Скажу так: я благодарна и благодарность моя возрастает с каждым новым днём. Мою болезнь довели до предела для того, чтобы я наконец захотела выздороветь. У меня не осталось выбора, потому что страдания, грубо толкнувшие меня в страшные лапы столь осуждаемых старцами врачей, вышли за рамки тех, которыми мог бы наслаждаться даже самый беспробудный и отпетый мазохист.
Да, это был ужас и бездна. За что?! Я десять лет причащалась еженедельно или чаще. Я десять лет служила без отпусков. Я нарочно пошла работать на клирос: это не давало мне возможности пропускать службы, которые я никогда не любила. Ведь мне НИКОГДА не хотелось идти в церковь. Никогда, ни разу в жизни я не вошла в неё с радостью. Но я надеялась, что количество перейдёт в качество (впрочем, это было ужасно несмиренно, ведь я – недостойная грешница, мне нечего рассчитывать на «утешения»). Я десять лет хранила все уставные посты и предписания. Я как могла и как учили батюшки работала над собой – и что?
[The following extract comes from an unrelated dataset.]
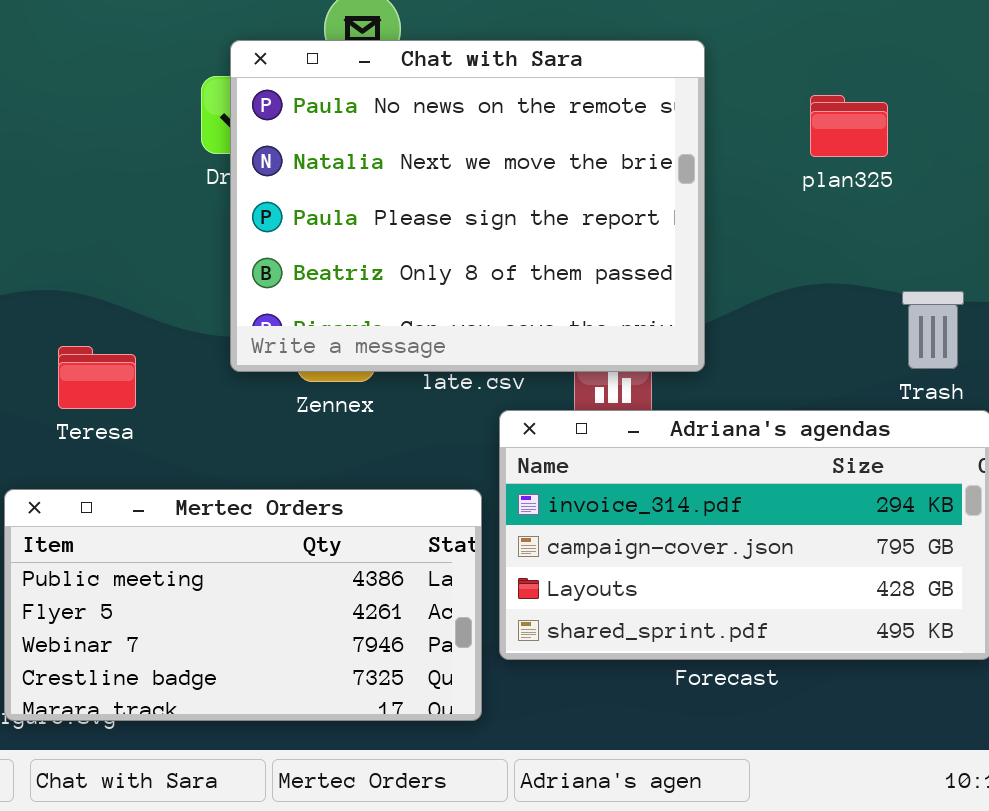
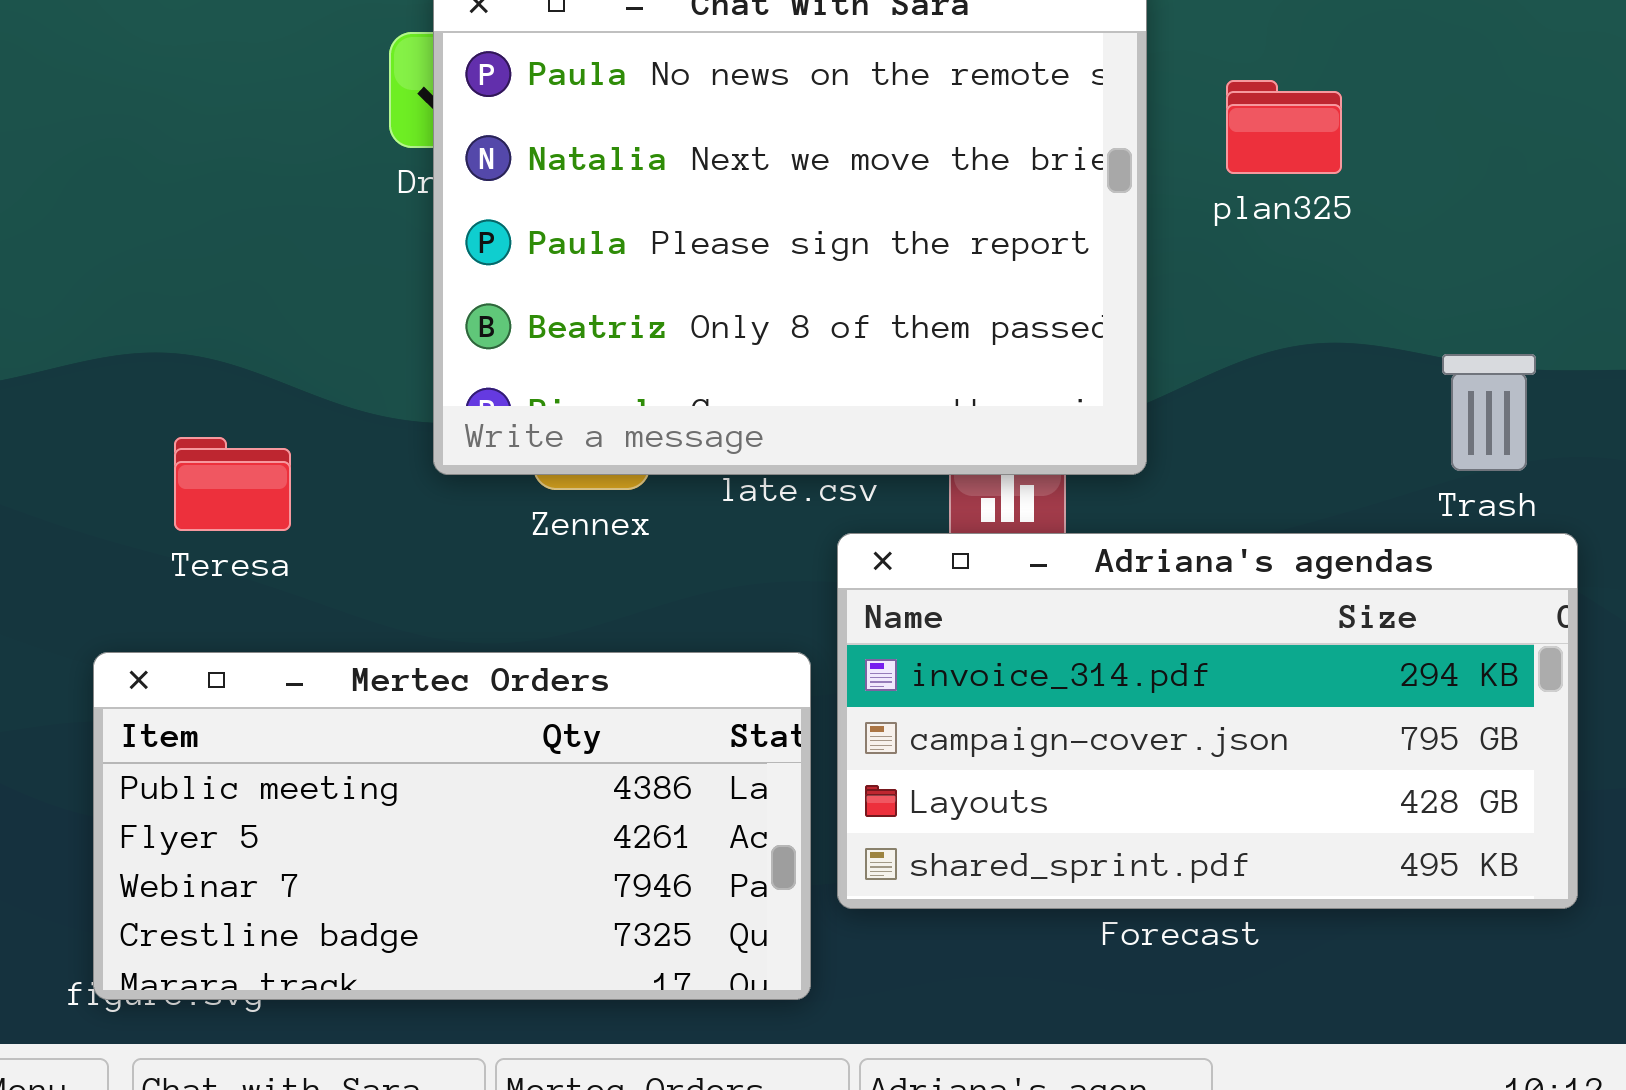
plan325: [810,95,888,157] -> [1226,80,1342,174], moved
Единственная беременность замерла, я – тяжело заболела так, что больше не смогла иметь детей никогда. Почему? Ведь я всё делала правильно, всё делала так, как меня учили. Я не дерзала самостоятельно, своим умом и сердцем понимать Писание. Ведь батюшки говорили, что наше грешное око может вычитать там не то и понять не так. Я передала свою личную свободу духовнику, ибо – внимание, его цитата: «Свобода – опасный дар, человеку лучше вручить его духовному руководителю». Я следила, чтобы, смазав губы гигиенической помадой, случайно не облизать их и тем самым не отменить запланированное на эту Литургию причащение, не перепутать пятницу с четвергом и не хлебнуть кефира, не увидеть ненароком по телевизору что-либо из списка грехов против «блудной» заповеди…
И вот, вместо награды, ну хоть какой-нибудь, хоть какой-нибудь радости кроме вечного «накануне», хоть какого-нибудь намёка на то, что Царствие Небесное – это не вечное выстаивание службы (как любили говорить некоторые отцы – вот, вы на службе стоять устаёте, а в раю служба никогда не кончается!), вместо хотя бы мизерной благодарности я получила полтора года мучений, максимально приближенных к адским.
Я не могла обидеться на Бога или на кого-нибудь ещё лишь по той причине, что мёртвые не обижаются.
«Другое» Православие
А потом меня вылечили. А ещё в больничной церкви я увидела совсем «другое» православие. Все трое больничных отцов и сами тоже были врачами. И ещё – они были здоровыми людьми.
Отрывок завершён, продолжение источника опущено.